Recent findings: The current standard of care for patients with non-ST-elevation acute coronary syndromes--aspirin, clopidogrel, and glycoprotein IIb-IIIa inhibitors for the majority of patients--is being challenged by recent clinical trials (Intracoronary Stenting and Antithrombotic Regimen: Rapid Early Action for Coronary Treatment, Intracoronary Stenting and Antithrombotic Regimen: Rapid Early Action for Coronary Treatment 2, Randomized Evaluation of Percutaneous coronary intervention Linking Angiomax to Reduced Clinical Events-2, Acute Catheterization and Urgent Intervention Triage StrategY), raising important questions regarding the value of glycoprotein IIb-IIIa inhibitors as accompaniments of high-dose clopidogrel pretreatment and increased use of the anticoagulant bivalirudin.

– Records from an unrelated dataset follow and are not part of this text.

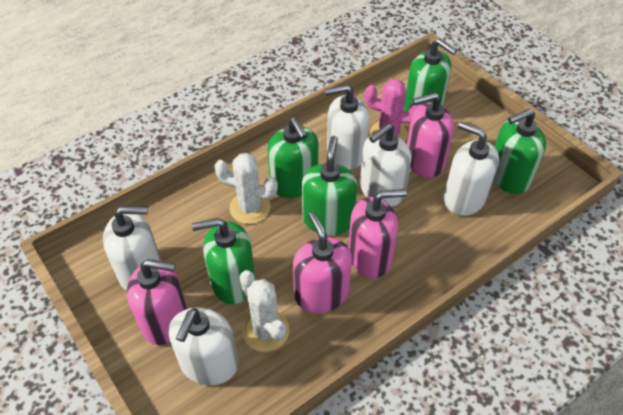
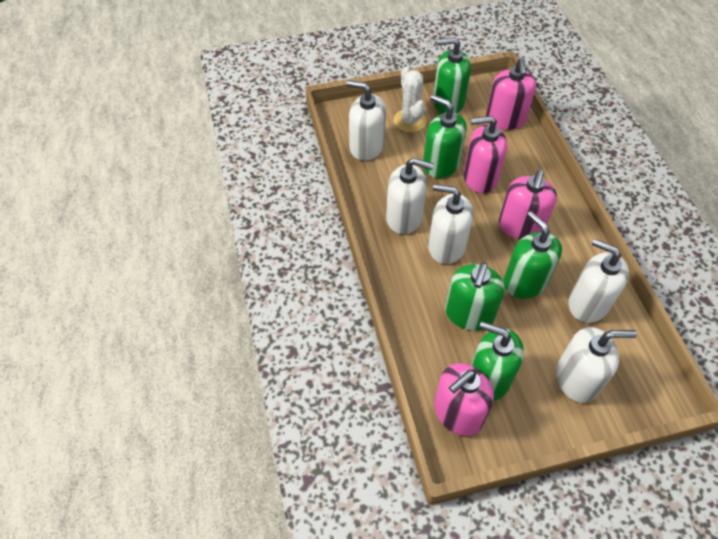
pink cactus: 1 -> 0
white cactus: 2 -> 1

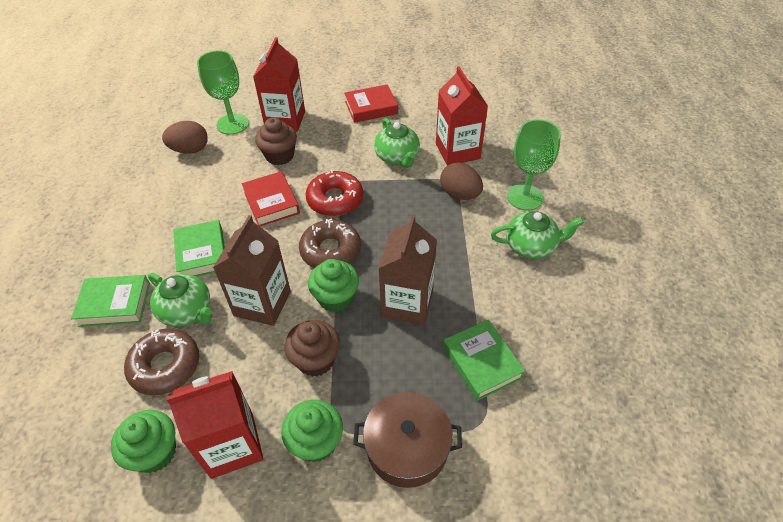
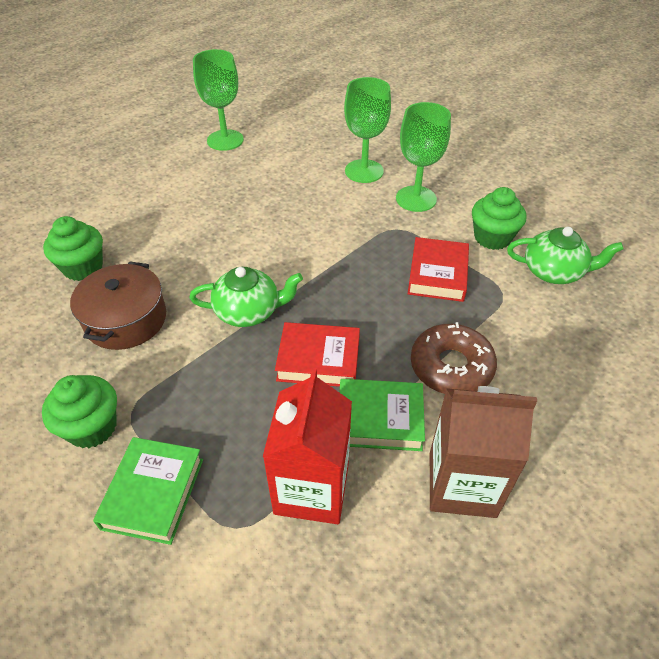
brown carton: 2 -> 1
brown cupcake: 2 -> 0
brown donut: 2 -> 1
brown egg: 2 -> 0
green book: 3 -> 2
green goblet: 2 -> 3
green teapot: 3 -> 2
red carton: 3 -> 1
red donut: 1 -> 0

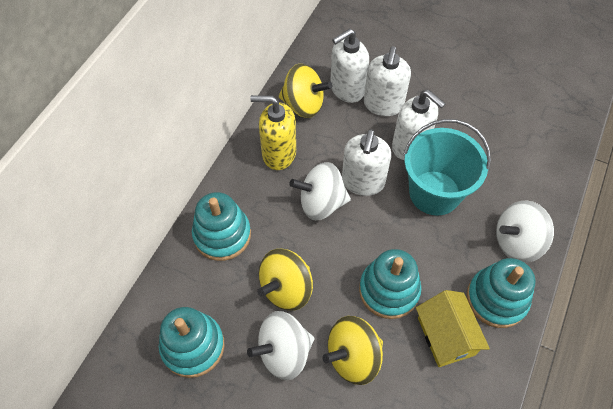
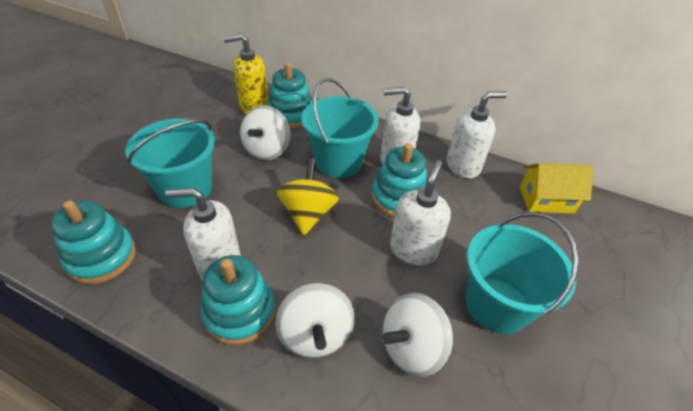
turquoise bucket: 1 -> 3
yellow spinning top: 3 -> 1

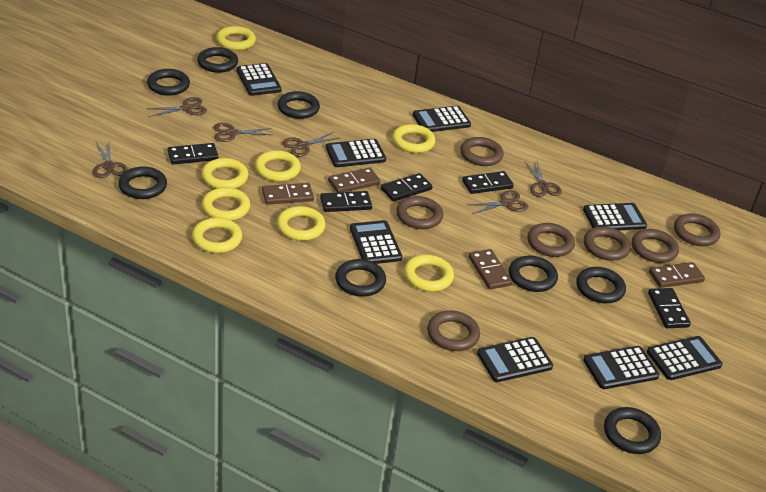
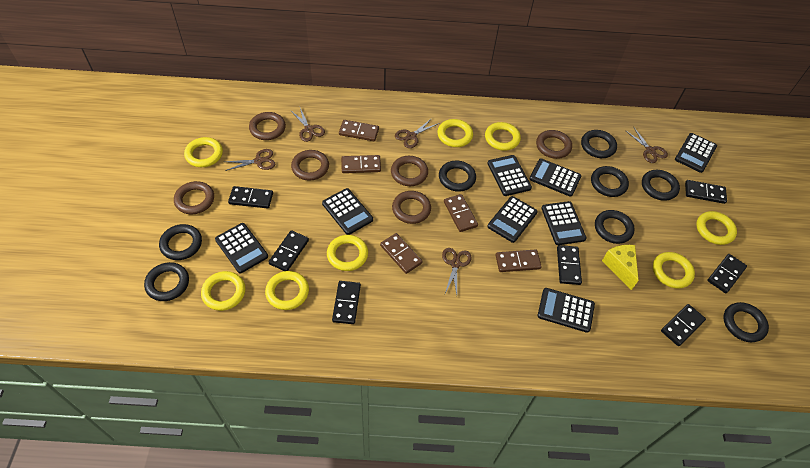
black domino: 5 -> 7
brown domino: 4 -> 5
brown ring: 7 -> 6
brown scissors: 6 -> 5
yellow cheese: 0 -> 1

Summary: Current data indicate that antiplatelet regimens consisting of aspirin, clopidogrel, and a glycoprotein IIb-IIIa inhibitor provide substantial benefit among patients who undergo percutaneous coronary intervention. Optimized antiplatelet and anticoagulant therapy--including aspirin, clopidogrel, a glycoprotein IIb-IIIa inhibitor, and an anticoagulant--may reduce the incidence of subclinical and clinical events.